Assignment: From the entries below, copy exactly the lines from the one that contains "invite752b24b3, 18/09/2008, 07h56, ‎" through the one that contains "ваши права в оптике", both included, and only those.

#### Input

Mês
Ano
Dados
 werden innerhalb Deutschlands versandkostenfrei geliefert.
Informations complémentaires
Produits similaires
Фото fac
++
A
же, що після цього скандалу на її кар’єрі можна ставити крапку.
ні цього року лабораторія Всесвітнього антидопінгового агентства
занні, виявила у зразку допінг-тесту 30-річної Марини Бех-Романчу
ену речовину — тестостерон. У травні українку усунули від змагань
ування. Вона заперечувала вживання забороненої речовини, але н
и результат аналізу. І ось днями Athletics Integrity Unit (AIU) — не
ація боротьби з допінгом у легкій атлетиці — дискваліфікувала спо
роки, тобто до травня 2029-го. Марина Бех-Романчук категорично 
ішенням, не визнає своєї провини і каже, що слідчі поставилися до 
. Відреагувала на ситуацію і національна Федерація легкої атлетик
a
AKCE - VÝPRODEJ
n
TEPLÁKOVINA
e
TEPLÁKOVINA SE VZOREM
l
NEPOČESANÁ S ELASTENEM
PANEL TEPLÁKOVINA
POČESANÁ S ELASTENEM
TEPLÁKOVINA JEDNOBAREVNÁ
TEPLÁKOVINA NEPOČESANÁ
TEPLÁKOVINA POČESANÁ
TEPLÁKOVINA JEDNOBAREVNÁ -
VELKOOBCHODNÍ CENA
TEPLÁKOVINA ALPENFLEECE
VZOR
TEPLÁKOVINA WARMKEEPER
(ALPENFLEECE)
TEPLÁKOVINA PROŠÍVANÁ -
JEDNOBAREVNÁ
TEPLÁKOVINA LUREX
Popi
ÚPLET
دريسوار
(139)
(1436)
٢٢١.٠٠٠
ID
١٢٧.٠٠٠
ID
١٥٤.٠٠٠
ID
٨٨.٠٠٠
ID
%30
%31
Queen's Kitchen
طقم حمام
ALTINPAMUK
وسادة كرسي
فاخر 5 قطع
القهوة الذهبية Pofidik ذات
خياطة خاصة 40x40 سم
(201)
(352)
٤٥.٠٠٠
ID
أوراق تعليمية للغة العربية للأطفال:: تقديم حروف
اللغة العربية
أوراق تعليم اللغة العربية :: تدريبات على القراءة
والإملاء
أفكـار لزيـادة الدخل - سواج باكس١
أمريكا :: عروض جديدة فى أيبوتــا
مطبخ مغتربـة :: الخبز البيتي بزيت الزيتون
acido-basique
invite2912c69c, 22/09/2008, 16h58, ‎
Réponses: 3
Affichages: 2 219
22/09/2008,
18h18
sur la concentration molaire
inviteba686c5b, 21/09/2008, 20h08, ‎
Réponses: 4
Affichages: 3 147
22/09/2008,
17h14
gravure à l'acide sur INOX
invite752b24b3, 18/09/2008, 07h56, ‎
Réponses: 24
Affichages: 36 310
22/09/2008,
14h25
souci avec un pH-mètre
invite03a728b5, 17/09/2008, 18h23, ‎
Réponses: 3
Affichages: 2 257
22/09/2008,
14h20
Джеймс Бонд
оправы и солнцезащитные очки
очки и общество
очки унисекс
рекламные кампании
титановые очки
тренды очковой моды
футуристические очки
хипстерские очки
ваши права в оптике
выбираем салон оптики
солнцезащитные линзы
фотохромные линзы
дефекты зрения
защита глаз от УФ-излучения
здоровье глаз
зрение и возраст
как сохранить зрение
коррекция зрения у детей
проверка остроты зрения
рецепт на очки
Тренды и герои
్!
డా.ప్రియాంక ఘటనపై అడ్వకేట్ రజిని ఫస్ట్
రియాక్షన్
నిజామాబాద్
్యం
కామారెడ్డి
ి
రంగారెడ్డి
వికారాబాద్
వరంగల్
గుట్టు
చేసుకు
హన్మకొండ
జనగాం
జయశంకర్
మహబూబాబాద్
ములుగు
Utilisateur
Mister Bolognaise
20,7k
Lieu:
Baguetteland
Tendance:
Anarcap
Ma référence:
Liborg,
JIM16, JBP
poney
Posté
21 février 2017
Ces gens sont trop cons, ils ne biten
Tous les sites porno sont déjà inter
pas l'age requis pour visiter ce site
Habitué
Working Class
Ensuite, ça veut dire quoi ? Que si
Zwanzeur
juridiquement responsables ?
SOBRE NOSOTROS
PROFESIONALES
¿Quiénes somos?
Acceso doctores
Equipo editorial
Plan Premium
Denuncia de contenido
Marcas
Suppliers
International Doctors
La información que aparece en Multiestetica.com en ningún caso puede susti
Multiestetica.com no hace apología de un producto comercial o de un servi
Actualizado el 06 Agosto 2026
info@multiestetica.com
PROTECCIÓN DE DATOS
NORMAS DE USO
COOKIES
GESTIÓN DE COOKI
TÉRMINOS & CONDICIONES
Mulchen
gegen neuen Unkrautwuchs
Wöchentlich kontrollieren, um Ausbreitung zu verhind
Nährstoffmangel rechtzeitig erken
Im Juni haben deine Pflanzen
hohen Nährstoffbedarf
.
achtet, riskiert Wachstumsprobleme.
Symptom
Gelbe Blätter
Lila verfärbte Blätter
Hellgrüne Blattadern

########

Solution to the problem:
invite752b24b3, 18/09/2008, 07h56, ‎
Réponses: 24
Affichages: 36 310
22/09/2008,
14h25
souci avec un pH-mètre
invite03a728b5, 17/09/2008, 18h23, ‎
Réponses: 3
Affichages: 2 257
22/09/2008,
14h20
Джеймс Бонд
оправы и солнцезащитные очки
очки и общество
очки унисекс
рекламные кампании
титановые очки
тренды очковой моды
футуристические очки
хипстерские очки
ваши права в оптике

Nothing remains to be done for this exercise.